The post-tax profits of New Banking Group after reorganization are higher than those of Existing Group before reorganization because of the transfer of loss-making non-core subsidiaries and assets along with the removal of FINSAC’s 40% direct ordinary shareholding in Bank, accounted for as minority interest in Existing Group.

 

Some Comparisons of EPS BEFORE and AFTER Reorganization

 ·         Before reorganization, increases in the profits of Existing Group accrue primarily to          preference shareholders and not to ordinary shareholders.  

·         After reorganization, public shareholders of New Banking Group receive a larger share of any profit increase than they would have before reorganization of Existing Group.  This is demonstrated graphically on the next page.  

·         Increases in Bank’s annual post-tax profits will result in a larger percentage increase in EPS of New Banking Group after reorganization in comparison to Existing Group before reorganization (once the accumulated deficit is cleared).  

For example, a 100% increase in Bank’s annual post-tax profits in the period to 30 September 2002, will result in a:

14% increase in EPS for Existing Group before reorganization; but a  

55% for New Banking Group after reorganization.  

·         At existing profit levels (shown in the tables above), Proforma EPS of New Banking Group after reorganization is lower than that of Existing Group before reorganization.  This is due to the increase in issued ordinary shares at reorganization.  

·         EPS for the New Banking Group will exceed that for the Existing Group if, in the period to 30 September 2002, Bank’s annual post-tax profits are equal to or exceed $925 million ($830 million thereafter).

 

Bases and Assumptions for Calculations  

1.       Earnings figures for Existing Group and Bank before reorganization have been annualised based the on actual results for the nine months ended 30 June 2000, presented in Appendices A and B, respectively.

2.       Earnings figures for New Banking Group after reorganization have been annualised based the on proforma results for the nine months ended 30 June 2000, presented in Appendix E.

3.       Bank is the main contributor to group profitability.
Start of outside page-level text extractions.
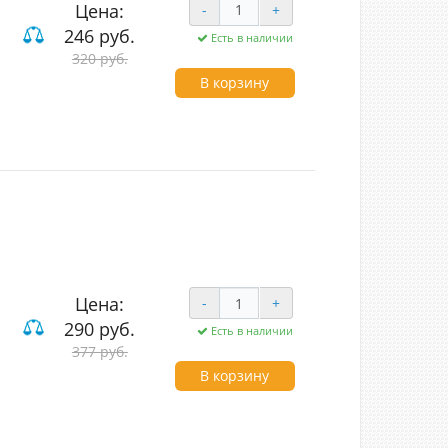
Цена:
-
+
246 руб.
Есть в наличии
320 руб.
В корзину
Цена:
-
+
290 руб.
Есть в наличии
377 руб.
В корзину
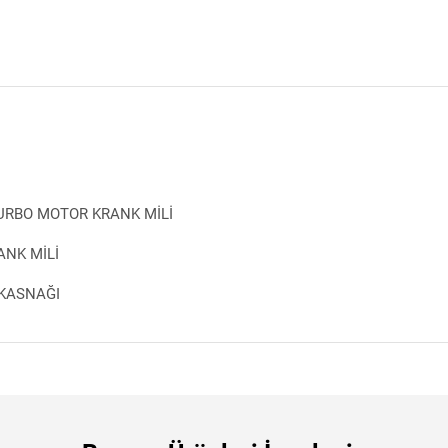
TURBO MOTOR KRANK MİLİ
ANK MİLİ
 KASNAĞI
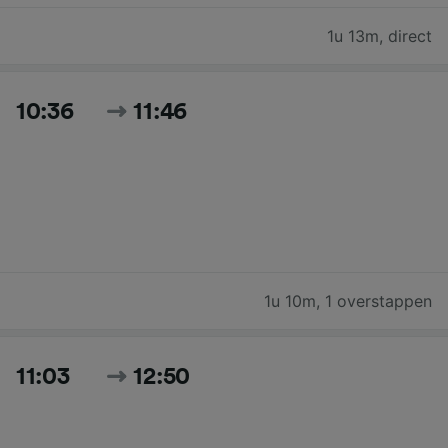
1u 13m
,
direct
10:36
11:46
1u 10m
,
1 overstappen
11:03
12:50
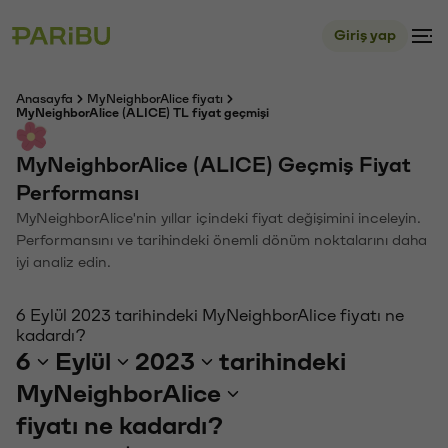
Giriş yap
Anasayfa
MyNeighborAlice fiyatı
MyNeighborAlice (ALICE) TL fiyat geçmişi
MyNeighborAlice (ALICE) Geçmiş Fiyat
Performansı
MyNeighborAlice'nin yıllar içindeki fiyat değişimini inceleyin.
Performansını ve tarihindeki önemli dönüm noktalarını daha
iyi analiz edin.
6 Eylül 2023 tarihindeki MyNeighborAlice fiyatı ne
kadardı?
6
Eylül
2023
tarihindeki
MyNeighborAlice
fiyatı ne kadardı?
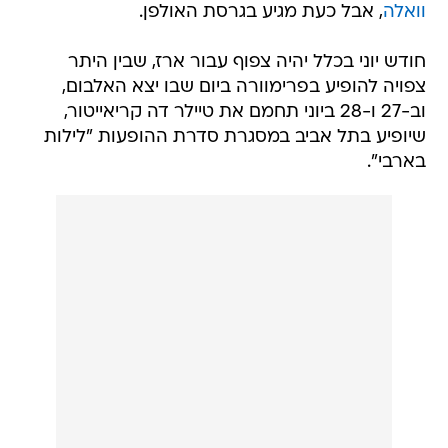
וואלה
, אבל כעת מגיע בגרסת האולפן.
חודש יוני בכלל יהיה צפוף עבור ארז, שבין היתר
צפויה להופיע בפרימוורה ביום שבו יצא האלבום,
וב-27 ו-28 ביוני תחמם את טיילר דה קריאייטור,
שיופיע בתל אביב במסגרת סדרת ההופעות "לילות
בארבי".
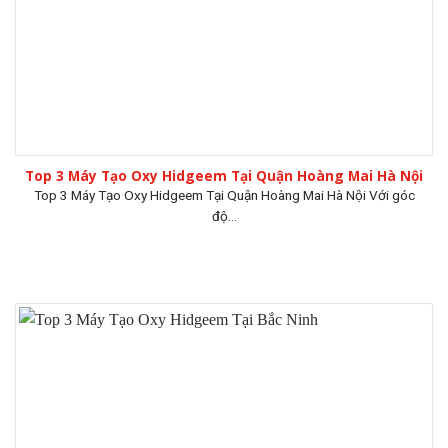
Top 3 Máy Tạo Oxy Hidgeem Tại Quận Hoàng Mai Hà Nội
Top 3 Máy Tạo Oxy Hidgeem Tại Quận Hoàng Mai Hà Nội Với góc
độ...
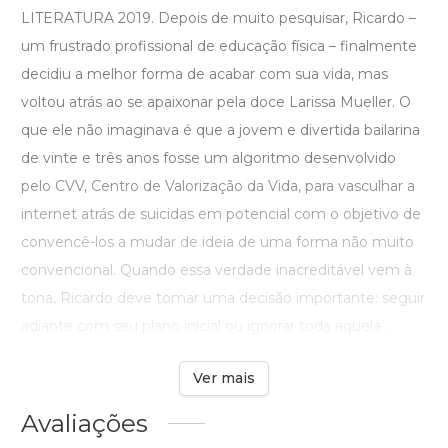
LITERATURA 2019. Depois de muito pesquisar, Ricardo –
um frustrado profissional de educação física – finalmente
decidiu a melhor forma de acabar com sua vida, mas
voltou atrás ao se apaixonar pela doce Larissa Mueller. O
que ele não imaginava é que a jovem e divertida bailarina
de vinte e três anos fosse um algoritmo desenvolvido
pelo CVV, Centro de Valorização da Vida, para vasculhar a
internet atrás de suicidas em potencial com o objetivo de
convencê-los a mudar de ideia de uma forma não muito
convencional. Quando essa verdade inacreditável vem à
tona, Ricardo deve tomar uma decisão importante: seguir
adiante com seu plano inicial ou ignorar toda aquela ...
Ver mais
Avaliações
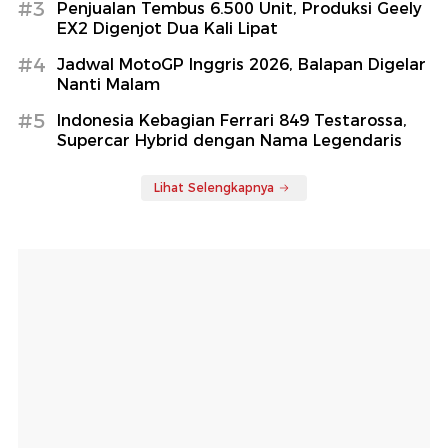
#3
Penjualan Tembus 6.500 Unit, Produksi Geely
EX2 Digenjot Dua Kali Lipat
#4
Jadwal MotoGP Inggris 2026, Balapan Digelar
Nanti Malam
#5
Indonesia Kebagian Ferrari 849 Testarossa,
Supercar Hybrid dengan Nama Legendaris
Lihat Selengkapnya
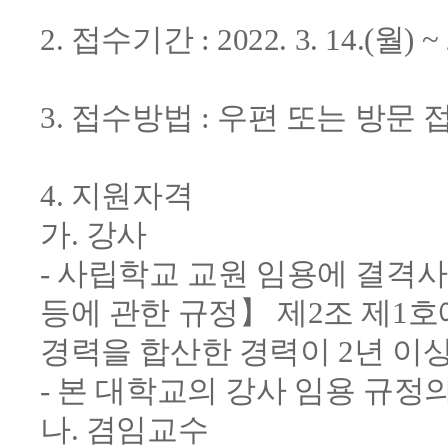
2. 접수기간 : 2022. 3. 14.(월) ~ 2
3. 접수방법 : 우편 또는 방문 
4. 지원자격
가. 강사
- 사립학교 교원 임용에 결
등에 관한 규정】 제2조 제1
경력을 합산한 경력이 2년 이
- 본 대학교의 강사 임용 규정
나. 겸임교수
Profits of all subsidiaries other than Bank have been assumed to be constant at an annualised level based on actual results for the nine months ended 30 June 2000.

4.       Unless otherwise stated, the accumulated deficits at 30 June 2000 of $289 million in Bank and $492 million in Existing Group are assumed to have been cleared.

5.       The weighted average yield on six month Government of Jamaica Treasury Bills is assumed to be 17.5% with effect from 30 September 2002, the date on which the coupon rate of dividend on the preference shares contractually changes.

6.       “Claw back” provisions as described in Appendix H which may result in additional preference dividends becoming payable are assumed not to apply.